Eureka Springs, Arkansas is an idyllic place located in Carroll County in the northwest corner of the state, sitting in the edge of the Ozark Mountains proper. It is an amazing island of hippie love and egalitarian acceptance stuck, like a sore toe in the middle of an evangelical and white supremacist desert where poisonous snakes are still handled in worship of the tooth fairy. That said, the area has its share of free spirits, the acoustic quintet Mountain Sprout, foremost among them.
Fair warning to the weak-of-heart: any band playing original song titles like “Shittin’ in the Woods,” “Screw the Government” and “Douche that Thing for Me” cannot be expected to be exactly socially acceptable, much less house broken. Mountain Sprout has been a fixture in…

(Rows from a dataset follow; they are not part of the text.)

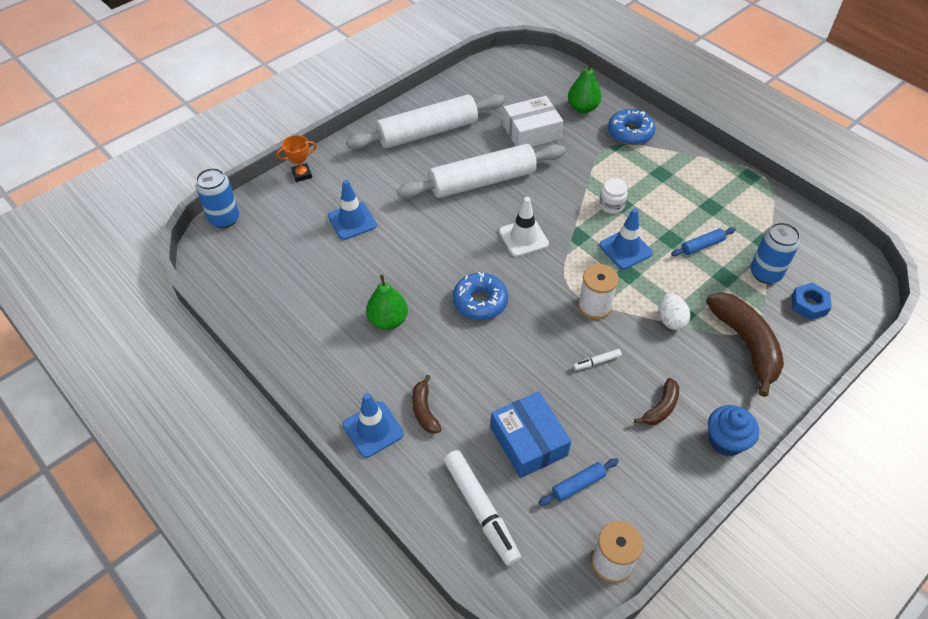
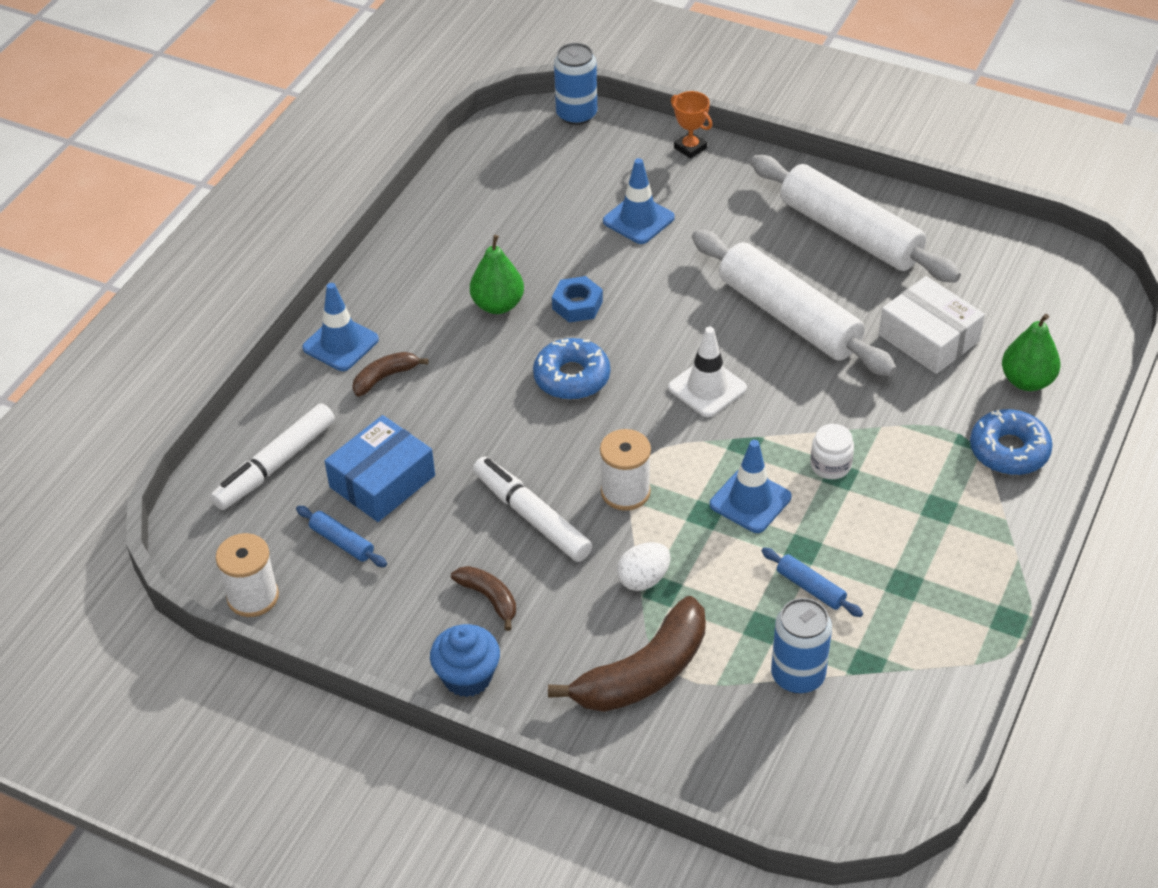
camera: 70 degrees right, 5 degrees down
white marker [573,349,622,370] -> white marker [473,457,592,562], size x2.20
brown banana [634,378,679,425] -> brown banana turned 150 degrees counterclockwise [451,566,516,631]
blue nut [792,283,832,320] -> blue nut moved to [552,276,603,323]

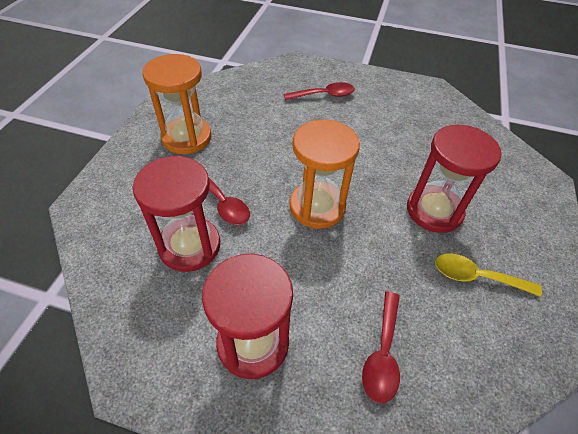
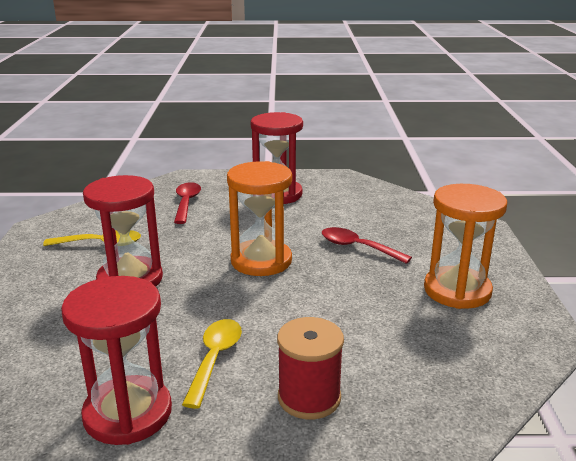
camera: 165 degrees right, 25 degrees down
red hourglass [133,156,220,272] -> red hourglass moved to [61,276,172,445]
red spoon [284,82,355,100] -> red spool [277,317,344,419]
none -> yellow spoon [182,319,242,409]

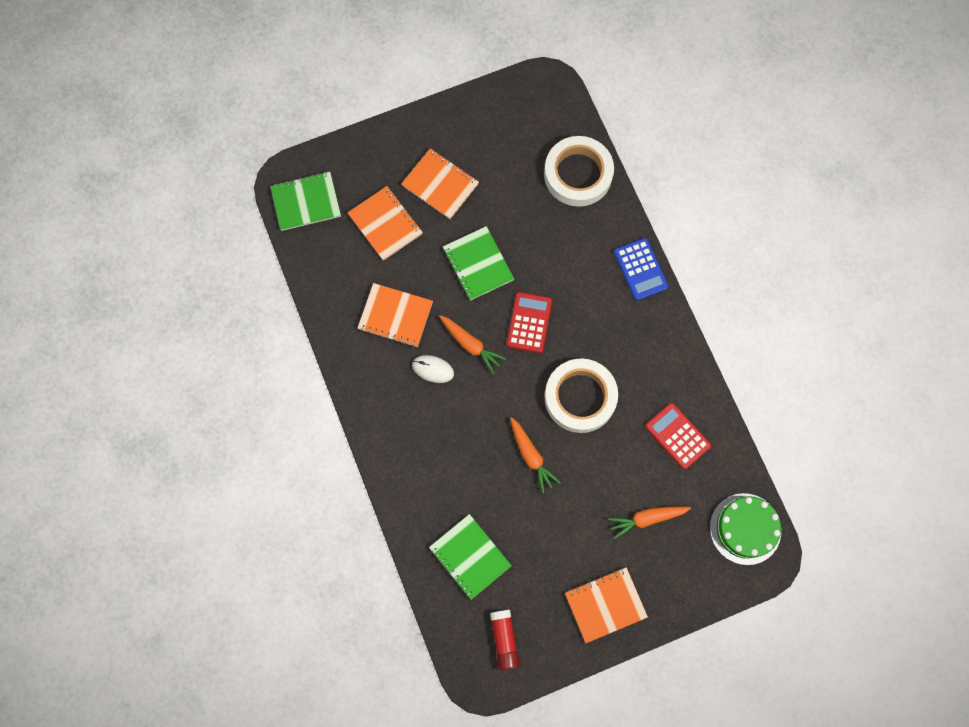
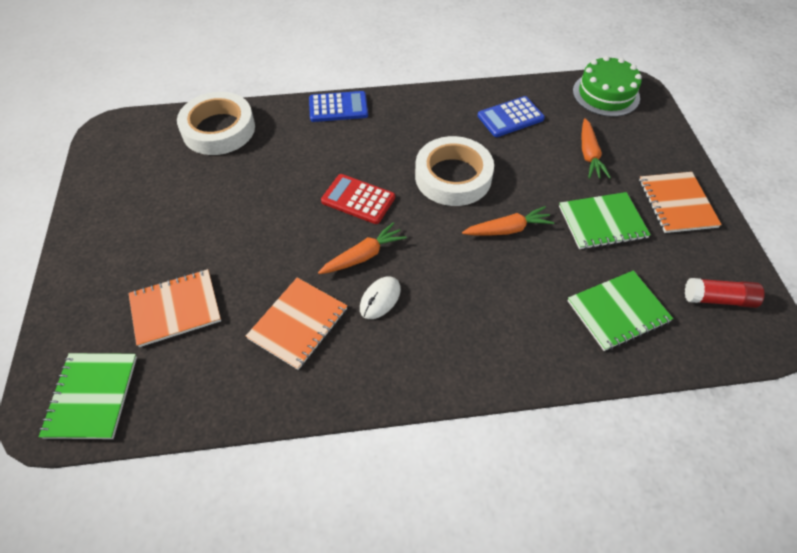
camera: 75 degrees left, 20 degrees down
orange notebook [401,148,479,219] -> none
green notebook [443,226,514,301] -> green notebook moved to [559,192,651,250]
red calculator [645,403,711,470] -> blue calculator [478,96,545,137]

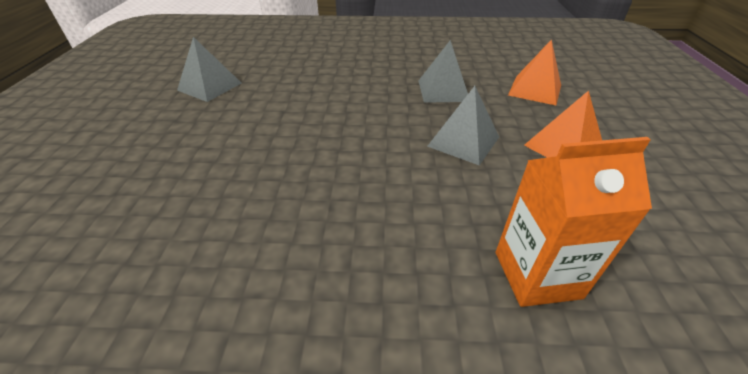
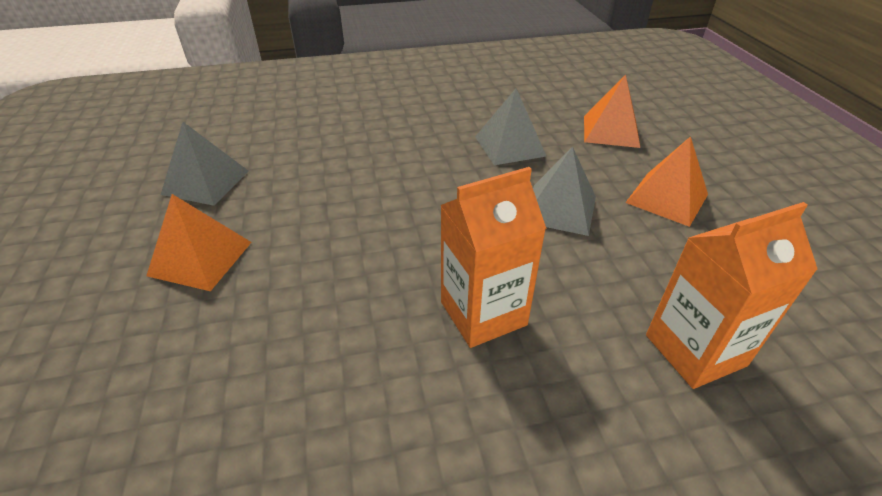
camera: 15 degrees left, 0 degrees up
none -> orange pyramid [146,194,252,291]
none -> orange carton [440,167,547,348]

320 kbps | 116 MB UL | HF | MC ** FLAC
…the alt-Americana arena for the past 20 years. There newest offering (their eighth), Long Time Comin’, continues in the band’s gleefully irreverent tradition of providing the real-life soundtrack of the 21st Century Ozarks. Think of a good-spirited Winter’s Bone (Roadside Attractions, 2010).
The music? Well, this is how-down music. Not anything as cultured as bluegrass. This is barn dance music about guns, drugs, women and fighting—sometimes in a single song. The boys can turn a set of lyrics, take “Year of Never” for example (this being one of the more acceptable lyrics to post in a publication):
“Well, in the year of never / in the jolly month of none / when grapes grow from the willow / that’s when I’ll turn in my gun.”.
But Mountain Sprout is much more than pretty poets, Grayson Klauber plays a nuclear claw-hammer banjo to accompany his lilting mountain twang and guitarist Ratliff Dean Thiebaud can flat flat-pick his way around a hoe-down jig. This is music of insolent celebration, freedom, and hedonistic joy. May the Sprouts produce much more.
Personnel: Grayson Klauber: banjo, vocals; Adam Wagner: guitar, vocals; Daniel Redmond: bass, vocals; Ratliff Dean Thiebaud: guitar, vocals; Michael Schembre: fiddle.